Friday, November 19th, 2010
Adobe Premiere Pro Icon

Image via Wikipedia

I came across the following question recently pertaining to the specs needed to run Premiere Pro CS4 and Photoshop CS4 efficiently:

Need a cheap laptop for adobe premiere pro cs4. will this one be okay? what specs will be best?
have been looking at a few on ebay. here is the specs for one of them.
Will it be powerful enough to use premiere and photoshop? thank you!

Dell Latitude D620
Intel Core2 CPU
T2700 @ 2.0Ghz
2.00 Ghz, 2.00 GB of RAM
100GB HD

If you are thinking about diving into video editing by purchasing a computer, there are a few things you need to keep in mind if you want your system to run at peak performance. One – video files take up a lot of hard drive space, especially if you are working with HD files. Depending on the format of your raw footage, HD video files can take up as much space as 1GB per minute. So, you will need a computer with a lot of hard drive space. Most laptops in the $1500 and below price range usually come pre-installed with a 250GB hard drive. That may seem like a lot, but remember that you aren’t getting that full 250GB to use for media storage. Your OS, pre-installed software, and the software you choose to install will all eat up some of that 250GB. And if you plan on using this computer for more than just video editing, you will also need your hard drive for music, photos, documents, etc. My desktop system has four internal hard drives: one 300GB boot-up drive where I install all software and applications, one 150GB drive for all of my project files and scratch disks, and two 500GB drives for all media assets.

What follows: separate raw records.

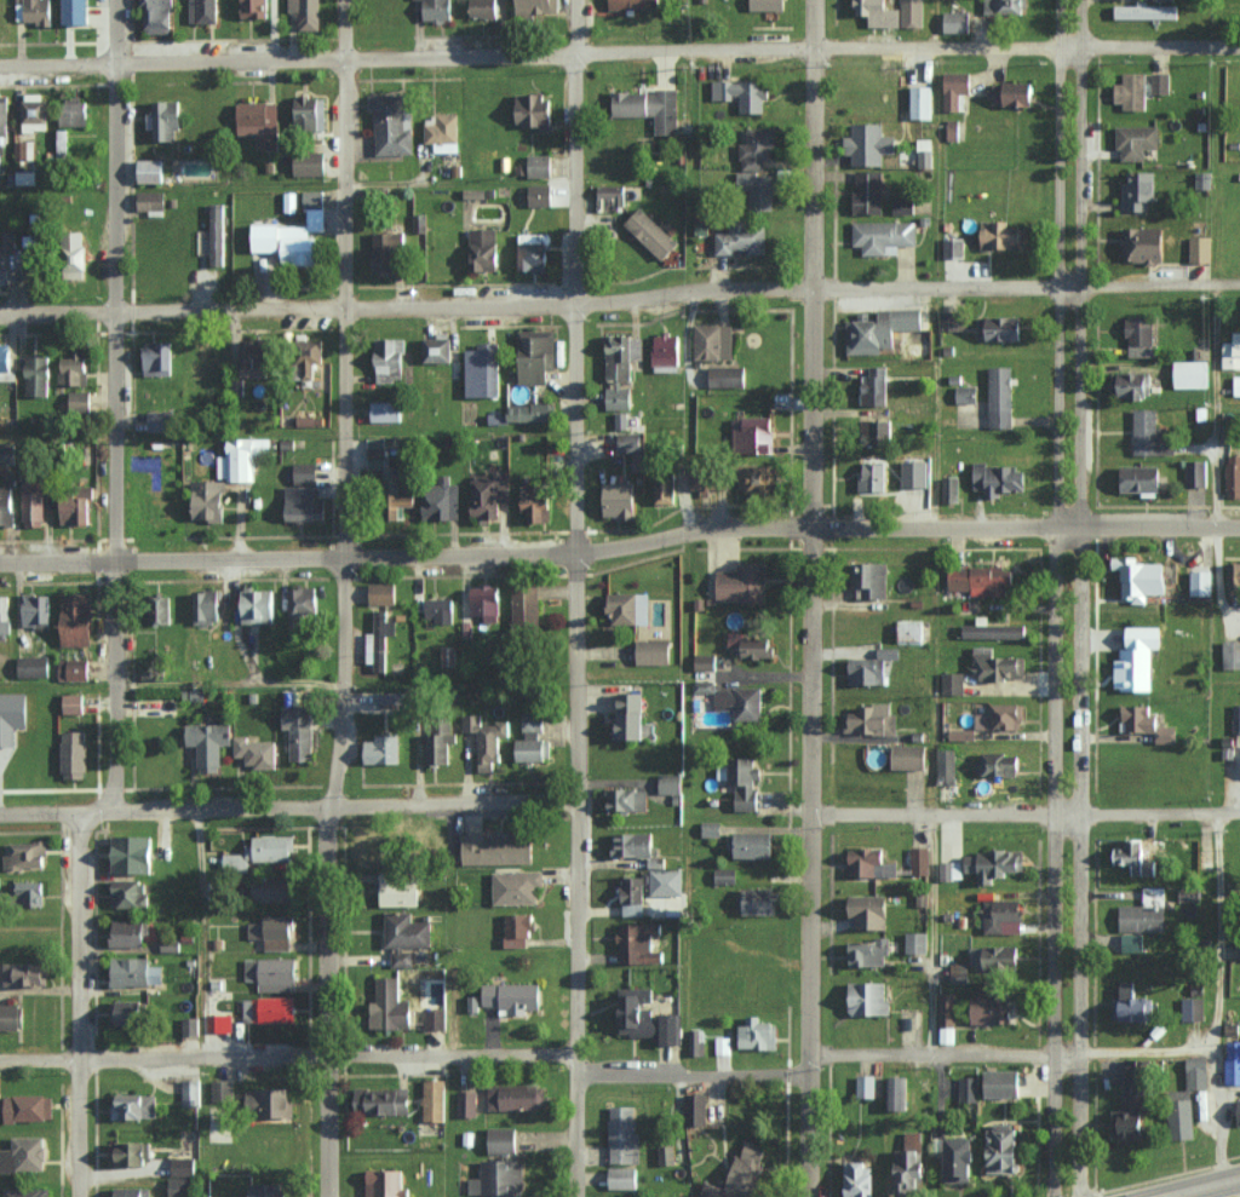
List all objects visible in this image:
building: (634, 4)
building: (768, 5)
building: (536, 6)
building: (1005, 7)
building: (255, 8)
building: (484, 8)
building: (437, 10)
building: (35, 11)
building: (78, 11)
building: (203, 11)
building: (873, 11)
building: (1148, 11)
building: (306, 13)
building: (912, 13)
building: (157, 16)
building: (957, 22)
road: (619, 58)
building: (1160, 83)
building: (955, 89)
building: (1132, 91)
building: (1013, 93)
building: (744, 94)
building: (921, 101)
building: (650, 107)
building: (536, 110)
building: (308, 111)
building: (34, 112)
building: (74, 112)
building: (4, 119)
building: (165, 119)
building: (256, 122)
building: (393, 124)
building: (953, 130)
building: (442, 132)
building: (1137, 140)
building: (62, 141)
building: (869, 143)
building: (758, 148)
building: (22, 149)
building: (925, 153)
building: (310, 164)
building: (540, 164)
building: (151, 170)
building: (1139, 189)
building: (757, 190)
building: (868, 191)
building: (540, 195)
building: (613, 197)
building: (151, 200)
building: (314, 204)
building: (904, 204)
building: (652, 233)
building: (216, 234)
building: (883, 235)
building: (1002, 235)
building: (742, 239)
building: (288, 242)
building: (1144, 244)
building: (954, 247)
building: (483, 249)
building: (1200, 249)
building: (388, 251)
building: (77, 255)
building: (533, 256)
building: (22, 257)
building: (3, 268)
road: (620, 298)
building: (950, 320)
building: (1001, 328)
building: (880, 330)
building: (713, 342)
building: (437, 349)
building: (667, 352)
building: (1232, 352)
building: (537, 355)
building: (309, 356)
building: (618, 356)
building: (5, 357)
building: (158, 358)
building: (256, 358)
building: (74, 369)
building: (483, 370)
building: (1192, 374)
building: (38, 375)
building: (727, 377)
building: (1134, 385)
building: (1237, 385)
building: (875, 386)
building: (966, 394)
building: (1000, 396)
building: (619, 398)
building: (79, 401)
road: (115, 405)
road: (1215, 405)
building: (387, 411)
building: (531, 412)
building: (161, 420)
building: (622, 420)
building: (878, 431)
building: (753, 434)
building: (1151, 434)
building: (630, 442)
building: (376, 452)
building: (241, 458)
building: (1196, 472)
building: (305, 473)
building: (1233, 475)
building: (875, 477)
building: (1142, 478)
building: (763, 479)
building: (999, 479)
building: (712, 480)
building: (665, 486)
building: (950, 489)
building: (489, 494)
building: (620, 499)
building: (209, 500)
building: (440, 501)
building: (7, 502)
building: (400, 502)
building: (537, 502)
building: (33, 503)
building: (304, 504)
building: (72, 508)
road: (619, 547)
building: (1141, 578)
building: (872, 580)
building: (980, 580)
building: (1234, 581)
building: (1203, 582)
building: (742, 583)
building: (382, 593)
road: (343, 598)
road: (571, 598)
road: (811, 598)
road: (1055, 598)
road: (1078, 598)
building: (486, 602)
building: (259, 605)
building: (206, 606)
building: (526, 606)
building: (629, 607)
building: (36, 609)
building: (439, 609)
building: (302, 611)
building: (161, 613)
building: (78, 619)
building: (3, 620)
building: (993, 629)
building: (379, 641)
building: (750, 646)
building: (653, 651)
building: (1231, 654)
building: (449, 656)
building: (1138, 659)
building: (705, 662)
building: (998, 665)
building: (33, 666)
building: (871, 667)
building: (74, 669)
building: (952, 683)
building: (741, 702)
building: (73, 703)
building: (12, 716)
building: (631, 716)
building: (1001, 717)
building: (870, 720)
building: (1146, 723)
building: (300, 731)
building: (962, 734)
building: (485, 739)
building: (531, 739)
building: (438, 748)
building: (383, 749)
building: (254, 751)
building: (74, 754)
building: (909, 756)
building: (997, 763)
building: (946, 766)
building: (742, 782)
building: (671, 783)
building: (627, 800)
road: (288, 808)
road: (1025, 813)
building: (711, 829)
building: (632, 845)
building: (752, 845)
building: (498, 850)
building: (263, 851)
building: (385, 852)
building: (133, 854)
building: (26, 855)
building: (1135, 858)
building: (920, 860)
building: (870, 863)
building: (994, 864)
building: (950, 870)
building: (726, 875)
building: (667, 882)
building: (517, 887)
building: (400, 889)
building: (274, 890)
building: (29, 892)
building: (129, 893)
building: (634, 894)
building: (1189, 894)
building: (757, 901)
building: (870, 912)
building: (1003, 916)
building: (1143, 918)
building: (519, 929)
building: (407, 930)
building: (273, 932)
building: (128, 933)
road: (202, 933)
road: (931, 933)
building: (639, 943)
building: (917, 943)
building: (1133, 943)
building: (869, 952)
building: (402, 957)
building: (995, 957)
building: (137, 972)
building: (958, 972)
building: (26, 973)
building: (273, 973)
road: (1216, 994)
building: (514, 997)
building: (869, 999)
road: (78, 1005)
building: (1133, 1005)
building: (390, 1006)
building: (993, 1006)
building: (1193, 1009)
building: (270, 1010)
building: (129, 1012)
building: (12, 1017)
building: (646, 1017)
building: (946, 1018)
building: (435, 1019)
building: (220, 1023)
building: (191, 1026)
building: (758, 1034)
building: (695, 1042)
building: (722, 1045)
road: (1144, 1051)
road: (545, 1054)
building: (1232, 1063)
building: (1003, 1084)
building: (865, 1086)
building: (968, 1089)
building: (191, 1092)
building: (896, 1092)
building: (221, 1095)
building: (515, 1097)
building: (1188, 1099)
building: (383, 1100)
building: (433, 1100)
building: (271, 1102)
building: (466, 1103)
building: (1134, 1103)
building: (135, 1106)
building: (28, 1107)
building: (696, 1109)
building: (624, 1136)
building: (502, 1140)
building: (913, 1140)
building: (1003, 1149)
building: (130, 1154)
building: (24, 1155)
building: (667, 1155)
building: (960, 1161)
building: (182, 1166)
building: (909, 1171)
building: (742, 1175)
building: (504, 1178)
building: (623, 1178)
building: (858, 1179)
building: (385, 1184)
road: (1191, 1184)
building: (179, 1187)
building: (270, 1190)
building: (27, 1192)
building: (133, 1192)

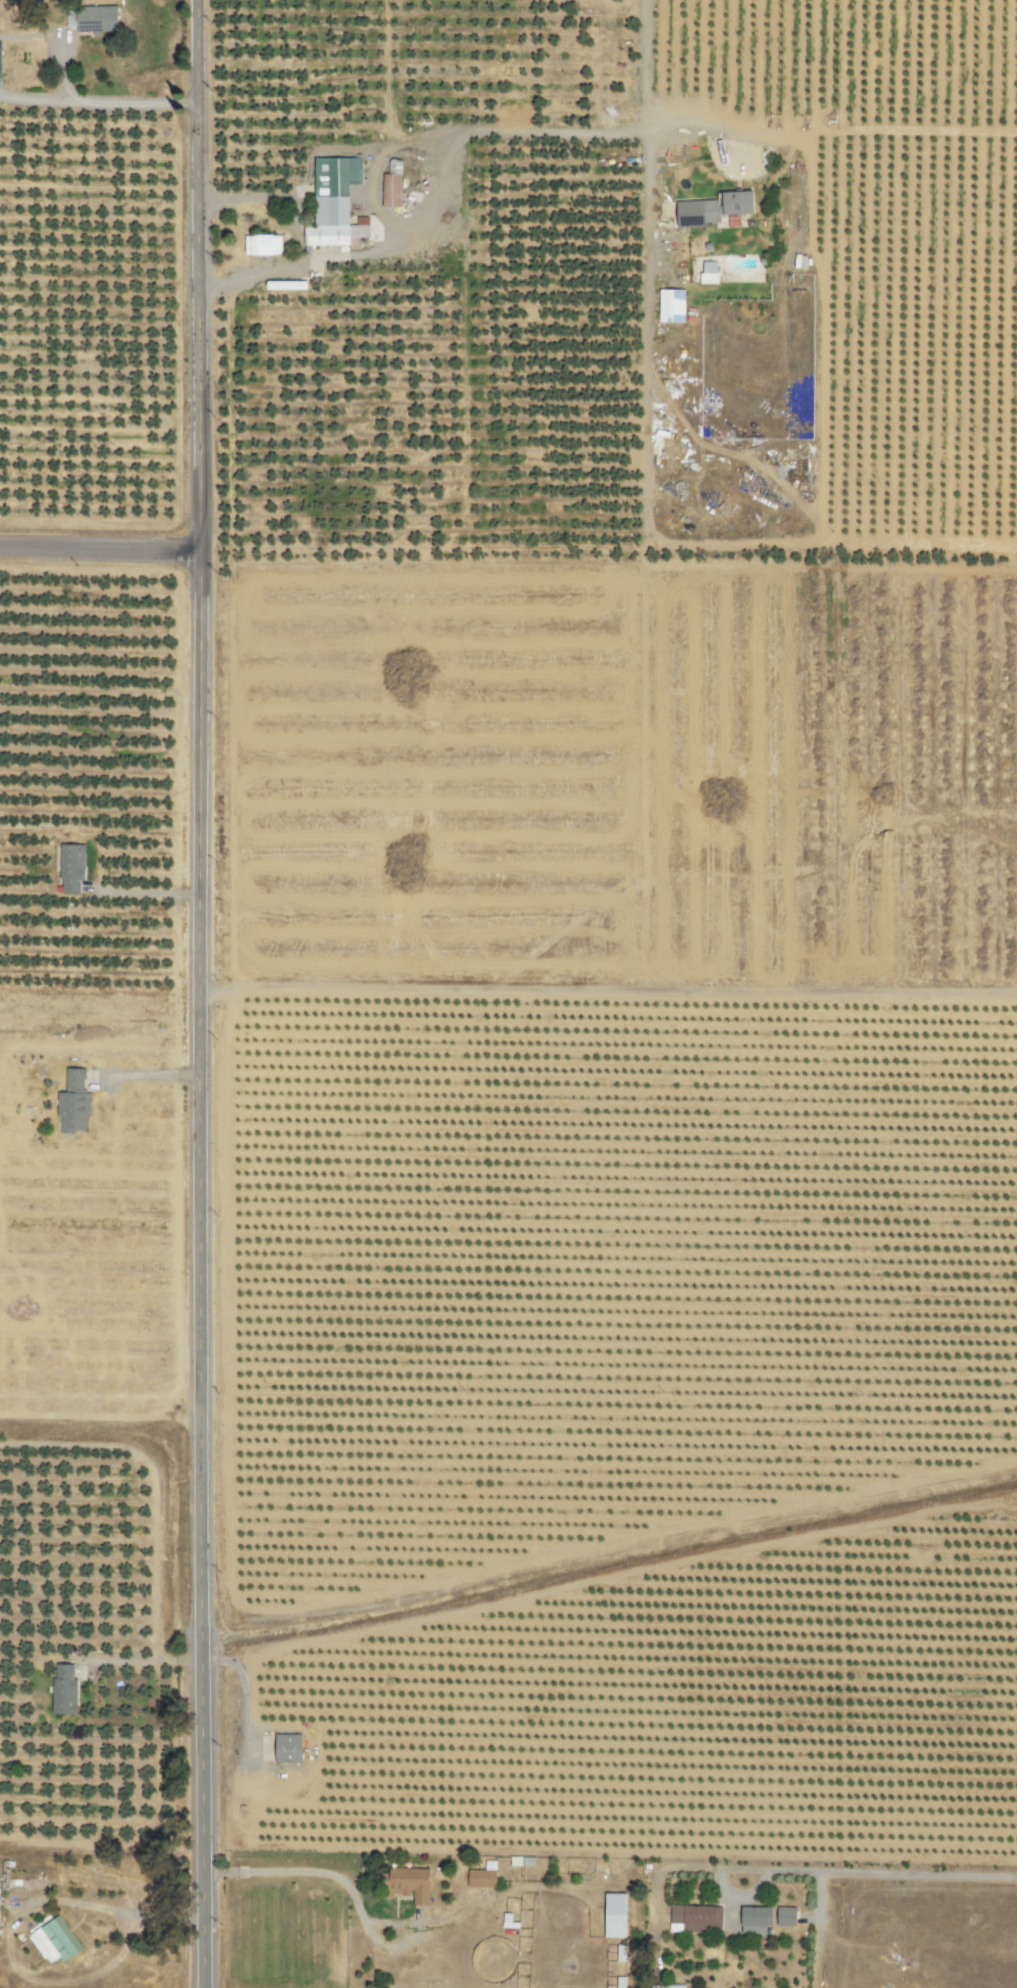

Second, video editing software like Premiere Pro CS4 require a lot of memory to run efficiently. If you read the system specs on the PremiereProCS4 box, the minimum memory requirements are 2GB, but if you plan on…

  1. editing a lot of HD footage
  2. running multiple applications at once
  3. working on long projects

you will need extra memory. My system has 16GB of memory.

Third, the processing speed of your computer will determine how quickly your system can access files it needs for editing. Think of your entire computer as a very large filing cabinet. Processing speed determines how quickly your computer can sort through everything in that filing cabinet and pull out exactly what you need, when you need it. A dual, or quad core processor will make a huge difference in system performance. Additional processors allow the computer to divide up the workload, so your system doesn’t get choked. It’s like having a team of people combing through that virtual filing cabinet, each one assigned to a particular task.

Maxing out a computer with hard drive, memory, and processing speed will not be cheap, so the decision depends on how you ultimately plan on using the computer. What type of videos do you need to edit? What format will you be working in? What is the purpose of the videos you plan on editing? I have a pretty hefty system, but that’s because I edit professionally for corporate clients. Like any house-hold job or construction project, knowing the scope of the work will help you decide what tools you need. Each tool is different. Each has its purpose and each has its limitations. You just have to find the right tool for the right job.